- [PASSAGE TO READ]
-=-=-=-=-

The latest fad in urban planning and economic development theory is the idea that society's "creative class" is the cultural and economic salvation of cities and states. Gov. Jennifer Granholm has embraced the idea under the rubric of "Cool Cities." Among the underlying themes: attracting and retaining the under-40 crowd in urban areas; "walkable" communities; attention to the arts as a development tool; and 24/7 entertainment options.
But is turning your city into Manhattan (or SoHo, Greenwich Village, take your pick) worth the bother? Michigan officials from at least 120 cities apparently thought so, applying for the $100,000 worth of funds handed out to 17 cities last year for projects like an ice rink in Warren and a gay-and-lesbian community center in Ferndale. Under this program, it’s fine (and even necessary) for politicians to tax and spend — as long as it’s part of an effort to create a social environment with "buzz."
The governor’s State of the State address gave an explanation behind the latest attempts to build an economy through government largesse: "This is a bottom-up movement in which nearly 80 of our communities have local commissions on cool that are uncorking the bottle of creativity and unleashing the genie of possibility — planning everything from bike paths to bookstores to attract more people and new businesses."

-=-=-=-=-

- [DATA TO USE]
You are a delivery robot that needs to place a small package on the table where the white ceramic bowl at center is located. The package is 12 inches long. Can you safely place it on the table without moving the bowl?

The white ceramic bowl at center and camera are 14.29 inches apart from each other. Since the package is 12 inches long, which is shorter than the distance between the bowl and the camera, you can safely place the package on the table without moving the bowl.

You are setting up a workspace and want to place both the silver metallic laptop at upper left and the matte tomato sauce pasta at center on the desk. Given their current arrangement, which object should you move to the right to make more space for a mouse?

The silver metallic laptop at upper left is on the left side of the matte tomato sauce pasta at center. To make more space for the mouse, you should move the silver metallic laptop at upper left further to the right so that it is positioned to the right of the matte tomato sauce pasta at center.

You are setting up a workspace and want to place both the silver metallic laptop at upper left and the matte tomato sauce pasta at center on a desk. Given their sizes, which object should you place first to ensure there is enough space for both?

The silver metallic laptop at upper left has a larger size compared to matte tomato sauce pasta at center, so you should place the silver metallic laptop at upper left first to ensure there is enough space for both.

-=-=-=-=-

- [WHAT YOU NEED TO DO]
1. Do these statements agree with the Cool Cities passage? Answer yes or no for each, quoting the words of the passage that decide it.
(a) Funds were given to 17 cities last year.
(b) The governor said about 120 communities have local commissions on cool.
(c) One funded project was an ice rink in Ferndale.
2. Duplicate the lines of the listing starting at its first line and ending at the line that contains "The white ceramic bowl at center and", both included.

- [ANSWERS IN ORDER]
1.
(a) Yes: "the $100,000 worth of funds handed out to 17 cities last year"
(b) No: "nearly 80 of our communities have local commissions on cool"
(c) No: "an ice rink in Warren and a gay-and-lesbian community center in Ferndale"

2.
You are a delivery robot that needs to place a small package on the table where the white ceramic bowl at center is located. The package is 12 inches long. Can you safely place it on the table without moving the bowl?

The white ceramic bowl at center and camera are 14.29 inches apart from each other. Since the package is 12 inches long, which is shorter than the distance between the bowl and the camera, you can safely place the package on the table without moving the bowl.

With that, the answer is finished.